Typically in adults, HIV dementia develops when the patient has profound immune suppression. Risk factors include low CD4 counts, anemia, increased age, female gender, and injection drug use. Prior to HAART, the course of adult HIV dementia was progressive over 3-9 months, resulting in severe neurological deficits and death, which appeared similar to the progressive encephalopathy in children. Since HAART, several subtypes of dementia have been developed including 1) a subacute progressive dementia, seen in untreated patients similar to the pre-HAART era; 2) a chronic active dementia, seen in patients on HAART with poor adherence or viral resistance; and 3) a chronic inactive dementia, seen in patients on HAART who have had some neurological recovery and are stable (McArthur 2004; McArthur et al. 2005). Minor cognitive/motor disorder is a more subtle form of HIV-related CNS disease seen in adults, which seems to be similar to CNS compromise seen in children.

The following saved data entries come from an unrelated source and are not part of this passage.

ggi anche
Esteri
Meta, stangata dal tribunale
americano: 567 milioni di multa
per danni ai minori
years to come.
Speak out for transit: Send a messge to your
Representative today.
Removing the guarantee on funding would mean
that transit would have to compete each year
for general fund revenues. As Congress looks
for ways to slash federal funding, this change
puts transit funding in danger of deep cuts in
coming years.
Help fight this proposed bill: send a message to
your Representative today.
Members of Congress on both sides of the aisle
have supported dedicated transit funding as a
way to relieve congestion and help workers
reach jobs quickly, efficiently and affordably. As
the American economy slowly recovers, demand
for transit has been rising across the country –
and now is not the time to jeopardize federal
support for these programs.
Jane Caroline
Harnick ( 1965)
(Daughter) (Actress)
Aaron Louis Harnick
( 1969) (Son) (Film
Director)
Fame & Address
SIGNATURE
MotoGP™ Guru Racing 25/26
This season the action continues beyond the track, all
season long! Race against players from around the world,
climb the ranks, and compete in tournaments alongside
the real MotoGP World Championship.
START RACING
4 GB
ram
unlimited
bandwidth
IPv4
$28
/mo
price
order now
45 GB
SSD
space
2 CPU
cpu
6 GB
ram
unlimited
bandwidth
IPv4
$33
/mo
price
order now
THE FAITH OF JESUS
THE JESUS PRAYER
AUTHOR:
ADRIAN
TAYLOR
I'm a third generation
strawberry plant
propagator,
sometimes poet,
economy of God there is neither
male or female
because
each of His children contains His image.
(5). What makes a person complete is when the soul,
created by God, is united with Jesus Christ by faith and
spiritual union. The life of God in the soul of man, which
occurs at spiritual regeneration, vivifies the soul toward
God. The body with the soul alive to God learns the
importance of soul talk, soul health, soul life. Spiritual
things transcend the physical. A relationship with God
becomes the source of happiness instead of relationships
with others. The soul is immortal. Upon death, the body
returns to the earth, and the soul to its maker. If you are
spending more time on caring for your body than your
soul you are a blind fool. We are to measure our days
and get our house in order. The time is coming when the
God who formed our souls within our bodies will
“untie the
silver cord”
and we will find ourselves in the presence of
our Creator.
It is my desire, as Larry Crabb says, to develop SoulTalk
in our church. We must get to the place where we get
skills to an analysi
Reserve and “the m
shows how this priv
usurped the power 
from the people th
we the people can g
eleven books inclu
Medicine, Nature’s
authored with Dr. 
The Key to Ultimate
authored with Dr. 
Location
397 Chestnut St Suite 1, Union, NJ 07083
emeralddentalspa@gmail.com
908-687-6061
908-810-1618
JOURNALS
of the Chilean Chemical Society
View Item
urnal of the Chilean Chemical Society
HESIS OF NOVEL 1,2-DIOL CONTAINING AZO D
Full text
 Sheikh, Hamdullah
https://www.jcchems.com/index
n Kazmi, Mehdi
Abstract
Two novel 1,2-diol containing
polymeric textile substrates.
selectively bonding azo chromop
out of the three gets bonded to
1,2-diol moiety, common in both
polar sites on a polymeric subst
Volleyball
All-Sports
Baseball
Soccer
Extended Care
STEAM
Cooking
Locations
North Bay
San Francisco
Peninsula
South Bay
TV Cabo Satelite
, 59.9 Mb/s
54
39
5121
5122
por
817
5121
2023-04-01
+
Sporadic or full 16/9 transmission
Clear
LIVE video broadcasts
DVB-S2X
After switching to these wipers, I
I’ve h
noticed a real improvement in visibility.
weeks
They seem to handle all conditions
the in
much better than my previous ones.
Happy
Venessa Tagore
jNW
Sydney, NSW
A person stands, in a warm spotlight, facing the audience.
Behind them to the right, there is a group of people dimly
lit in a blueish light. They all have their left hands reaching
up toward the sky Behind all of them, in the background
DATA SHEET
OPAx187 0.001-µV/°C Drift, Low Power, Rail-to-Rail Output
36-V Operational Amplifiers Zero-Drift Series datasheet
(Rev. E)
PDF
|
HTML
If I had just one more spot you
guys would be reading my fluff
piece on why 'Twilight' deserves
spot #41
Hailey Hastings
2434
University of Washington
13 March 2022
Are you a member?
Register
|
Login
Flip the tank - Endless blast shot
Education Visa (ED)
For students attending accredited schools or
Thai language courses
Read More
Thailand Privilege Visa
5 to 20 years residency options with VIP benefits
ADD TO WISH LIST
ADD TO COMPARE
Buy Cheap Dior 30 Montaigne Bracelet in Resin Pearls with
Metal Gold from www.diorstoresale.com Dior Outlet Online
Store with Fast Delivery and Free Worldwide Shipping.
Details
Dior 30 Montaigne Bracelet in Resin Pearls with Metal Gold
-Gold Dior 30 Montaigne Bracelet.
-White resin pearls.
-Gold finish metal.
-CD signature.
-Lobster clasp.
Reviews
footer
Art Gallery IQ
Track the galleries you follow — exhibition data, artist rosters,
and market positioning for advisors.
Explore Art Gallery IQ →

Some CNS impairments are thought to be possibly due to exposure to prenatal cocaine or multiple substances (Lester et al. 2001) as well as the quality of the child's environment (Brown et al. 2004; Frank et al. 2001). Additional contextual factors such as poverty, nutrition, caregiver stability, care-giver psychiatric illness, and ongoing drug use also may play a role during child development, regardless of prenatal drug exposure and HIV disease status (Coles and Black 2006), in the etiology of CNS impairment. Finally, there are a number of secondary CNS disorders that are not directly attributable to HIV brain infection but are related to the effects of immune suppression and other unknown factors. CNS opportunistic infections such as cytomegalovirus, fungal infections (Candida and Aspergillus), and toxoplasma encephalitis can all result in cognitive impairment. Neoplasms such as primary CNS lymphoma and cerebrovascular diseases (commonly stroke) can also affect neurocognitive functioning in children and adolescents. There is a characteristic vasculopathy seen in HIV-infected children resulting in aneurysmal dilatation of vessels of the circle of Willis with or without associated ischemic infarction or hemorrhage (Husson et al. 1992; Kure et al. 1989). The etiology of this vasculopathy is unclear, but it may be related to direct viral invasion of the vessel walls (Kure et al. 1989).